Nachruf: Sabine Weiss

6. Januar 2022

Mit 97 Jahren ist die Grande Dame der Photographie humaniste in Paris verstorben.
Immerhin acht Jahrzehnte umspannt das Werk der schweizerisch-französischen Fotografin. Sie arbeitete als Reportagefotografin, porträtierte Prominente, doch viel lieber widmete sie sich in ihren Aufnahmen dem Alltagsleben der Menschen. Sie suchte zufällige Begegnungen, interessierte sich für das Leben und das Schicksal ihrer Zeitgenossen, fotografierte das ansonsten Übersehene und kleine Momente voller Empathie – vor allem auf den Straßen ihrer französischen Wahlheimat Paris. Neben Robert Doisneau, Willy Ronis, Édouard Boubat oder Brassaï galt sie daher als die wichtigste – und letzte noch lebende – Vertreterin der Photographie humaniste, eines Genres, das sich den Lebensumständen und Alltagssituationen der Menschen widmet. Ganz nebenbei wurde sie so in den Jahrzehnten ihres Schaffens auch zu einer präzisen Chronistin und feinen Beobachterin des gesellschaftlichen Wandels.

Ihre erste Kamera besaß die 1924 als Sabine Weber in der Nähe von Genf geborene Schweizerin bereits mit zwölf Jahren. Nach ihrer Fotografenlehre in Genf zog sie 1946 nach Paris, hatte ihre erste Anstellung bei dem deutschen Modefotografen Willy Maywald, bevor sie ab 1950 als freie Fotografin für diverse französische und internationale Magazine arbeitete und in deren Auftrag durch die ganze Welt reiste. Lebensmittelpunkt sollte aber immer Paris und vor allem ihr Atelier bleiben, das sie 1950 zusammen mit ihrem Mann, dem amerikanischen Maler Hugh Weiss (1925–2007) am Boulevard Murat im Quartier Auteuil eröffnet hatte. In diesem geschützten Hinterhofdomizil, einem ehemaligen Werkstattgebäude, lebte sie bis zu ihrem Lebensende.

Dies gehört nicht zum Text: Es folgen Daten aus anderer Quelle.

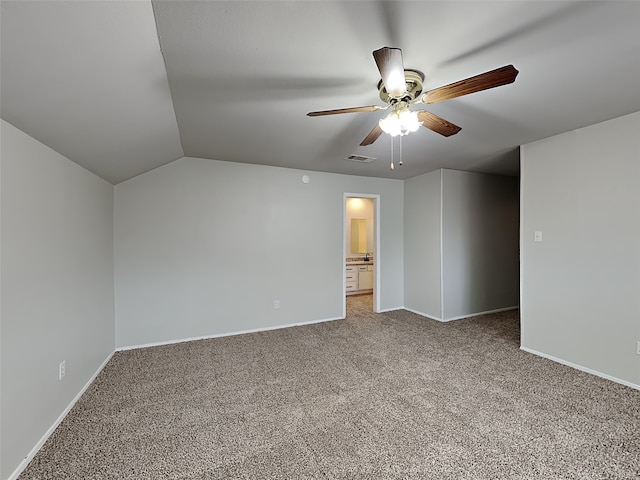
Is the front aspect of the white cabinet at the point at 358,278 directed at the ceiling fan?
yes

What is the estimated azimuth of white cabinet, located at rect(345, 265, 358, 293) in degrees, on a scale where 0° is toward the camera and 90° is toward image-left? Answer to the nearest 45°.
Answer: approximately 0°

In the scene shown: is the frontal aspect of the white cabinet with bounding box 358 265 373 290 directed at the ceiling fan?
yes

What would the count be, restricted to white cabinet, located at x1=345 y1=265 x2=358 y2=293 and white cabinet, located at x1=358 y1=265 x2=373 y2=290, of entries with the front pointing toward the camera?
2

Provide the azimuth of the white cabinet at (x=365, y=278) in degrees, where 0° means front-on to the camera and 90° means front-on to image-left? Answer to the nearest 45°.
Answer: approximately 0°
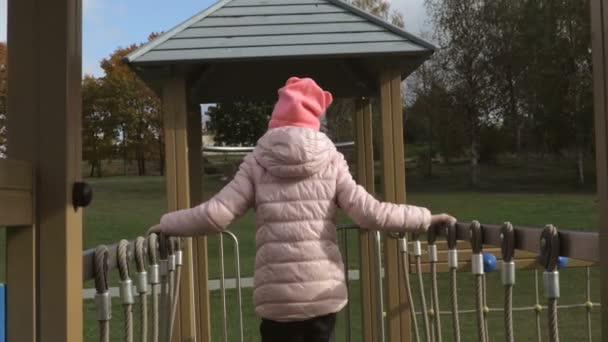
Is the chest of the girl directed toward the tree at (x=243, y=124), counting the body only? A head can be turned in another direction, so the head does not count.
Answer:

In ihren Schwarzweißaufnahmen, die sie bevorzugt mit einer Rolleiflex und einer Leica fotografierte, erzählt Weiss von den universellen menschlichen Erfahrungen, und insbesondere Kinder rückte sie immer wieder in den Mittelpunkt ihrer Aufnahmen. In Interviews betonte sie gern, dass sie sich als „Fotohandwerkerin“ verstand, denn „von Anfang an musste ich von der Fotografie leben, sie war nichts Künstlerisches“. Doch längst haben viele ihrer Aufnahmen den tagesaktuellen Kontext verlassen und wurden in zahlreichen Ausstellungen präsentiert und in Bildbänden publiziert. Insbesondere in den letzten Jahren hatte Weiss zahlreiche öffentliche Auftritte und wurde mit Auszeichnungen geehrt. Im Juli letzten Jahres war ihr Werk im Museon Arlaten in Arles zu sehen, und ab März 2022 ist eine Retrospektive in Venedig geplant. Seit 1995 war sie französische Staatsbürgerin; ihr fotografisches Archiv hat sie bereits vor einigen Jahren dem schweizerischen Musée de l’Élysee in Lausanne übergeben. Am 28. Dezember ist Sabine Weiss in ihrem Zuhause in Paris gestorben, wie ihre Familie jetzt mitteilte.

In der LFI 3/2018 wurde Sabine Weiss als Leica Klassikerin gewürdigt.